My task is to compare two html pages' content like how much they are different from each other. By difference I mean that how much both are different/identical w.r.t. div
s, img
s, content, and other tags (all differences a user can visually interpret. Say if you are comparing two html pages for buying a product, so the buying process has 3 steps. If I compare step2 (Credit-Card info) and step3(Checkout/Confirmation page) then almost all contents outside of the buying panel of both pages are same but inside all contents are different. Hence user can visually interpret that both pages are different).

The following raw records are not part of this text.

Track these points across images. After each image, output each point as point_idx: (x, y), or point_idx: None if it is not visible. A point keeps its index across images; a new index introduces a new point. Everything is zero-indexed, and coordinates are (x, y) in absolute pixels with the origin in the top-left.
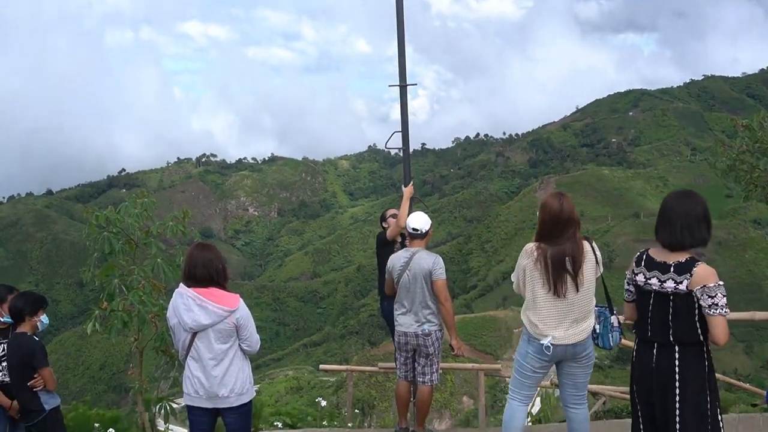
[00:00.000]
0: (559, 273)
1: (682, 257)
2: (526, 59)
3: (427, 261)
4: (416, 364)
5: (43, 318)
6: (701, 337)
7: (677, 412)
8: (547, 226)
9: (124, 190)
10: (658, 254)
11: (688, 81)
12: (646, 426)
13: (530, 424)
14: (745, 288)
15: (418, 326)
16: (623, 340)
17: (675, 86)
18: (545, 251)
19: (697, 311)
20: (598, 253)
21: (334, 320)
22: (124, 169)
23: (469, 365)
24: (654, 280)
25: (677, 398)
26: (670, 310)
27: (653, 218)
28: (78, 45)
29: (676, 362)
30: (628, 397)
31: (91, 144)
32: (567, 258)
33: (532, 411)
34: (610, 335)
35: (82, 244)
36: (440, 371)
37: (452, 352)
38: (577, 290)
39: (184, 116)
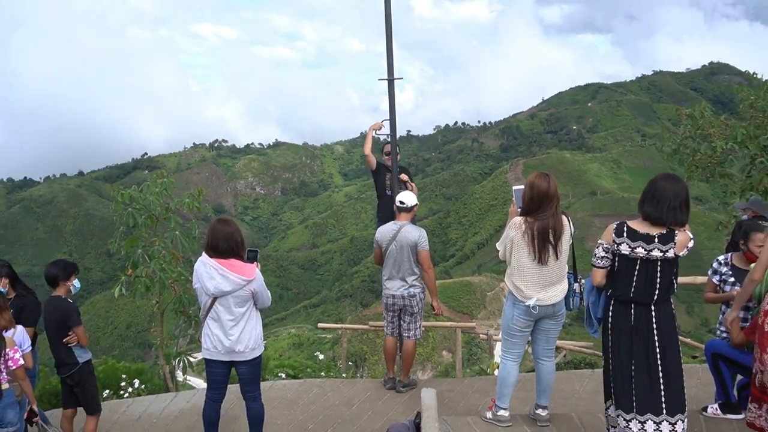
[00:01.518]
0: (543, 244)
1: (663, 229)
2: (498, 57)
3: (413, 234)
4: (402, 322)
5: (76, 282)
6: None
7: (659, 361)
8: (535, 202)
9: (146, 171)
10: (639, 226)
11: (639, 76)
12: (617, 374)
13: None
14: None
15: (405, 290)
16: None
17: (628, 80)
18: (532, 225)
19: (676, 271)
20: (572, 226)
21: (331, 285)
22: (146, 153)
23: (448, 324)
24: (640, 249)
25: (657, 350)
26: (658, 274)
27: (608, 196)
28: (104, 40)
29: (653, 318)
30: (585, 351)
31: (117, 130)
32: (550, 230)
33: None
34: (571, 299)
35: (110, 219)
36: (423, 328)
37: (433, 312)
38: (557, 258)
39: (199, 106)
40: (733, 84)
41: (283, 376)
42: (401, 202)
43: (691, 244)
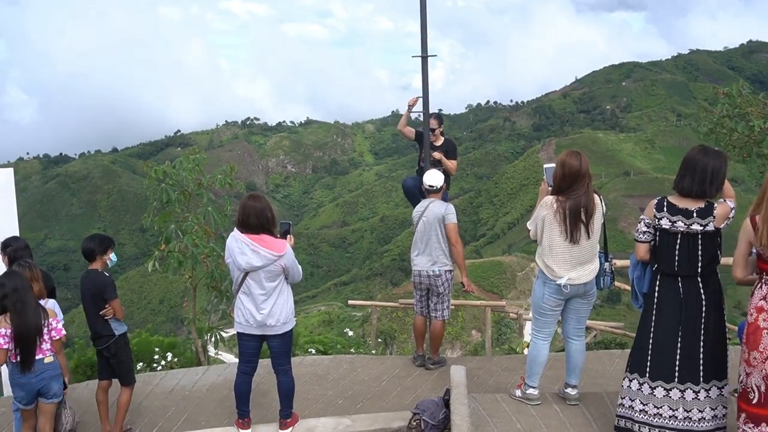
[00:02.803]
0: (575, 222)
1: (701, 203)
2: (529, 35)
3: (439, 207)
4: (429, 302)
5: (112, 256)
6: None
7: (702, 335)
8: (566, 181)
9: (179, 149)
10: (678, 201)
11: (675, 54)
12: (659, 346)
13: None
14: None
15: (431, 266)
16: (615, 283)
17: (663, 59)
18: (563, 203)
19: (719, 243)
20: (604, 205)
21: (361, 263)
22: (179, 130)
23: (478, 302)
24: (680, 224)
25: (702, 325)
26: (699, 247)
27: (641, 176)
28: (135, 18)
29: (702, 292)
30: (616, 331)
31: (150, 107)
32: (582, 209)
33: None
34: (602, 278)
35: (144, 195)
36: (451, 308)
37: (463, 289)
38: (588, 237)
39: (229, 84)
40: None
41: (314, 351)
42: (430, 185)
43: (732, 214)
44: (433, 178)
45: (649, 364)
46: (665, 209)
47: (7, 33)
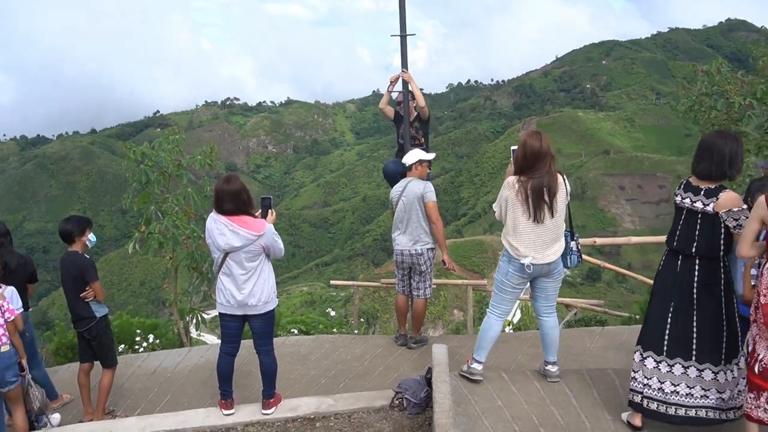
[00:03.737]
0: (538, 202)
1: (712, 184)
2: (511, 14)
3: (418, 186)
4: (411, 281)
5: (91, 237)
6: (720, 253)
7: (694, 317)
8: (528, 161)
9: (158, 129)
10: (695, 181)
11: (655, 33)
12: (653, 319)
13: (512, 330)
14: None
15: (413, 245)
16: (589, 258)
17: (643, 37)
18: (525, 183)
19: (723, 231)
20: (568, 185)
21: (343, 244)
22: (158, 111)
23: (460, 281)
24: (687, 200)
25: (694, 305)
26: (697, 227)
27: (621, 155)
28: None
29: (696, 273)
30: (596, 309)
31: (129, 88)
32: (545, 189)
33: (513, 320)
34: (568, 257)
35: (123, 176)
36: (433, 287)
37: (444, 267)
38: (552, 216)
39: (211, 64)
40: (750, 41)
41: (296, 332)
42: (408, 164)
43: (736, 209)
44: (409, 155)
45: (644, 338)
46: (683, 187)
47: None
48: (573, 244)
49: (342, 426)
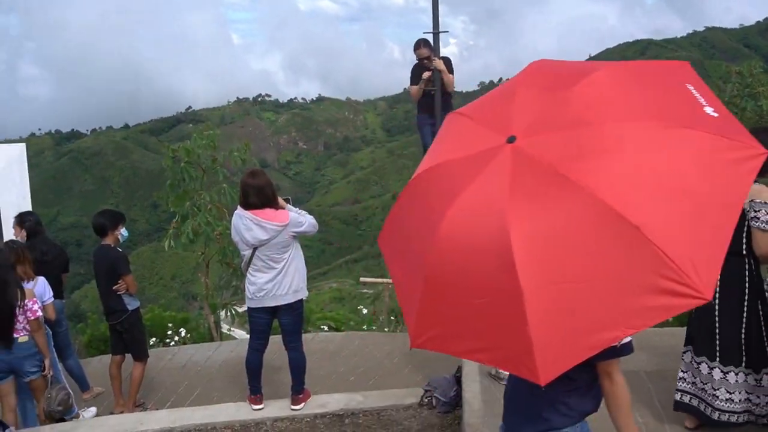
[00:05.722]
0: None
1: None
2: (543, 11)
3: None
4: None
5: (123, 231)
6: (744, 250)
7: (743, 319)
8: None
9: (190, 125)
10: None
11: (690, 32)
12: (695, 324)
13: None
14: None
15: None
16: None
17: (679, 36)
18: None
19: (746, 224)
20: None
21: (373, 241)
22: (190, 107)
23: None
24: None
25: (745, 308)
26: (746, 222)
27: None
28: None
29: (746, 273)
30: None
31: (161, 83)
32: None
33: None
34: None
35: (156, 171)
36: None
37: None
38: None
39: (243, 60)
40: None
41: (326, 328)
42: None
43: (761, 200)
44: None
45: (693, 338)
46: None
47: (20, 7)
48: None
49: (371, 423)
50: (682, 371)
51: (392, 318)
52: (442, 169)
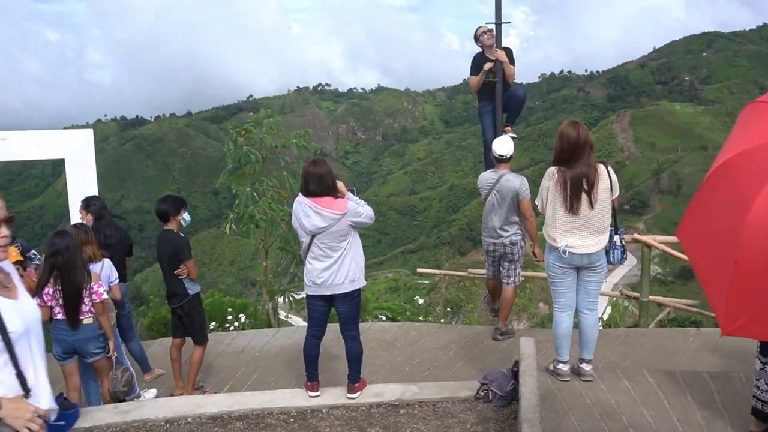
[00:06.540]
0: (576, 192)
1: None
2: (605, 2)
3: (514, 182)
4: (501, 268)
5: (186, 216)
6: None
7: None
8: (566, 152)
9: (251, 113)
10: None
11: (760, 24)
12: None
13: (602, 327)
14: None
15: (505, 238)
16: (683, 255)
17: (747, 29)
18: (565, 174)
19: None
20: (613, 176)
21: (429, 232)
22: (251, 95)
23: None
24: None
25: None
26: None
27: (720, 151)
28: None
29: None
30: (690, 309)
31: (223, 71)
32: (583, 179)
33: (603, 317)
34: (611, 252)
35: (216, 158)
36: (522, 276)
37: (535, 260)
38: (592, 207)
39: (302, 50)
40: None
41: (383, 318)
42: (500, 155)
43: None
44: (503, 146)
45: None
46: None
47: None
48: (617, 238)
49: (426, 414)
50: (756, 379)
51: (448, 309)
52: (748, 155)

For this I used Levenshtein distance, the code is below
/**
* The method levenshteinDistance() is use to calculate the distance between
* two strings
*
* @param lhs
* first string
* @param rhs
* secont sreing
* @return distance
*/
public static int levenshteinDistance(CharSequence lhs, CharSequence rhs) {
int len0 = lhs.length() + 1;
int len1 = rhs.length() + 1;
// the array of distances
int[] cost = new int[len0];
int[] newcost = new int[len0];
// initial cost of skipping prefix in String s0
for (int i = 0; i < len0; i++)
cost[i] = i;
// dynamically computing the array of distances
// transformation cost for each letter in s1
for (int j = 1; j < len1; j++) {
// initial cost of skipping prefix in String s1
newcost[0] = j;
// transformation cost for each letter in s0
for (int i = 1; i < len0; i++) {
// matching current letters in both strings
int match = (lhs.charAt(i - 1) == rhs.charAt(j - 1)) ? 0 : 1;
// computing cost for each transformation
int cost_replace = cost[i - 1] + match;
int cost_insert = cost[i] + 1;
int cost_delete = newcost[i - 1] + 1;
// keep minimum cost
newcost[i] = Math.min(Math.min(cost_insert, cost_delete), cost_replace);
}
// swap cost/newcost arrays
int[] swap = cost;
cost = newcost;
newcost = swap;
}
// the distance is the cost for transforming all letters in both strings
return cost[len0 - 1];
}
Questions
1) Is Levenshtein distance a correct way to compare two big html pages ?
1.1) If yes then sometimes the strings length are greater 120000 characters. At this point Levenshtein distance consume too much resources, sometimes it halts other processes/tomcat-server for some minutes. Again Is Levenshtein distance a correct way to compare two big html pages ?
1.2) If no then suggest me a good/efficient algorithm to compare such big html pages.
P.S: I am using Java 8 and tomcat 8 as a server.